Há algo de irônico, de metáfora cruel, no que aconteceu na batalha seguinte à das amazonas, em que nenhum espanhol se feriu salvo o próprio Carvajal. “E de toda essa gente só a mim feriram, que me deram um flechaço num olho, que passou a flecha para o outro lado. Desta ferida perdi um olho.” Na última perna da viagem, não propriamente cego, mas reduzido a uma só vista, o dominicano de Estremadura olha para as margens do atual Rio Amazonas e vê o próprio mundo: “É terra temperada, onde se colherá muito trigo e se darão todas as árvores frutíferas. Além disso, está aparelhada para criar todo gado, porque há nelas muitas ervas como em nossa Espanha, tais como o orégão e cardos pintados e rajados, e outras muitas ervas boas.
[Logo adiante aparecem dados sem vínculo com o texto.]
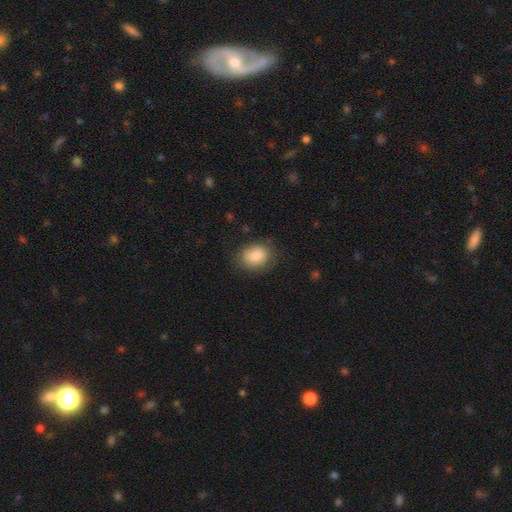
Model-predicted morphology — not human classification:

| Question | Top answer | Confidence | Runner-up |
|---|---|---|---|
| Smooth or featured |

Os montes destas terras são azinhais e soverais com bolotas, porque nós as vimos, e carvalhais. O orégano é uma planta do Mediterrâneo, não existe na Amazônia, onde tampouco existem cardos europeus — há somente certos parentes distantes deles — e muito menos azinhais ou soverais. Como tantos outros depois dele, Carvajal viu o que queria ver. Mais precisamente, viu o que já conhecia.